Immer mehr Tierquälerei in MV

Was ist da los, MV? In den letzten Wochen und Monaten häuften sich immer mehr Fälle der Tierquälerei in unserem Bundesland, die Dunkelziffer ist dabei enorm hoch. Ende Januar ereignete sich beispielsweise eine besonders grausame Tat: Ein Hündchen wurde von seinen Besitzern nur 50m von einem Tierheim entfernt angebunden. Die Schnauze mit Klebeband verschlossen, starb das arme Tier hungrig, durstig und frierend in der Kälte. Anderorts wurde ein Hund ertränkt, auf der Insel Rügen wurden auf mysteriöse Art und Weise Schwäne getötet und sogar Marteria wurde von PETA wegen Tierquälerei angezeigt. Er kescherte sich einen Karpfen aus dem Wasser und posierte damit in einem Video. Das sogenannte „Catch&Release“ ist verboten und somit musste der Rapper wegen Fischquälerei 5000€ Strafe blechen.
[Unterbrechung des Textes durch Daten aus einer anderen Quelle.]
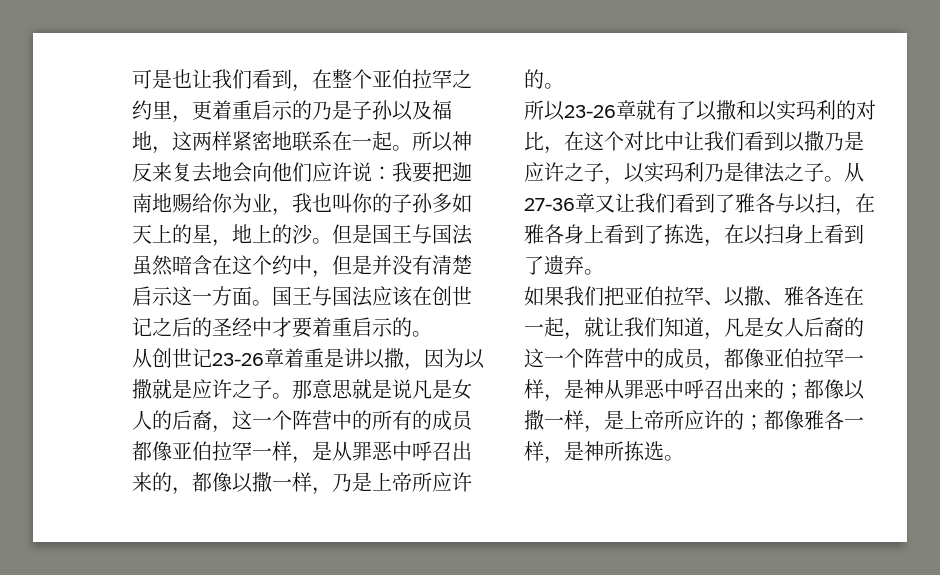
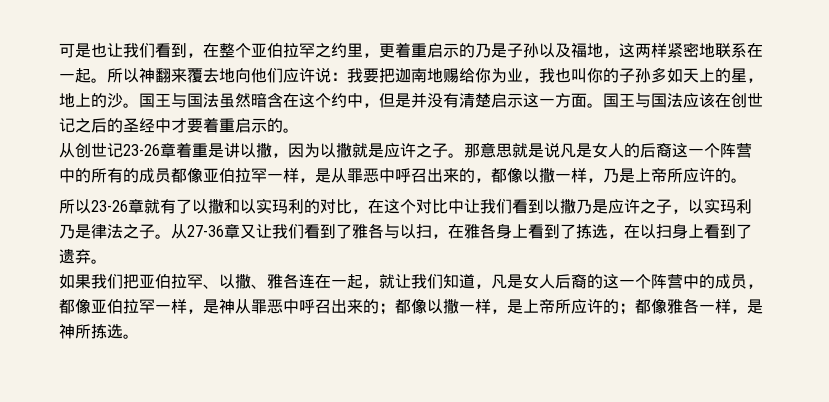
[132,162,252,183] 反来复去地会 -> [155,68,235,83] 翻来覆去地
[332,224,372,244] 但是 -> (139, 105) none
[212,425,232,433] ， -> (672, 150) none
Das ist mit den oben genannten Fällen natürlich kaum zu vergleichen. Aber die Tatsache, dass Leute armen Tieren Leid zufügen, ist schon erschreckend und abstoßend genug. Die Rechtslage macht es dabei jedoch nicht besser. So werden Tiere vom Gesetz her nicht als Lebewesen, sondern als Sache eingestuft. Tiere eine Sache? Das ist doch absurd. Wäre dies nicht der Fall, könnten Täter mit viel härteren und auch angemesseneren Strafen rechnen. Leider ist das Quälen von Tieren mit einer lächerlichen Ordnungswidrigkeit abgetan. Keine Straftat. Finden wir furchtbar. Und überschütten unsere Katze erstmal mit ganz viel Liebe.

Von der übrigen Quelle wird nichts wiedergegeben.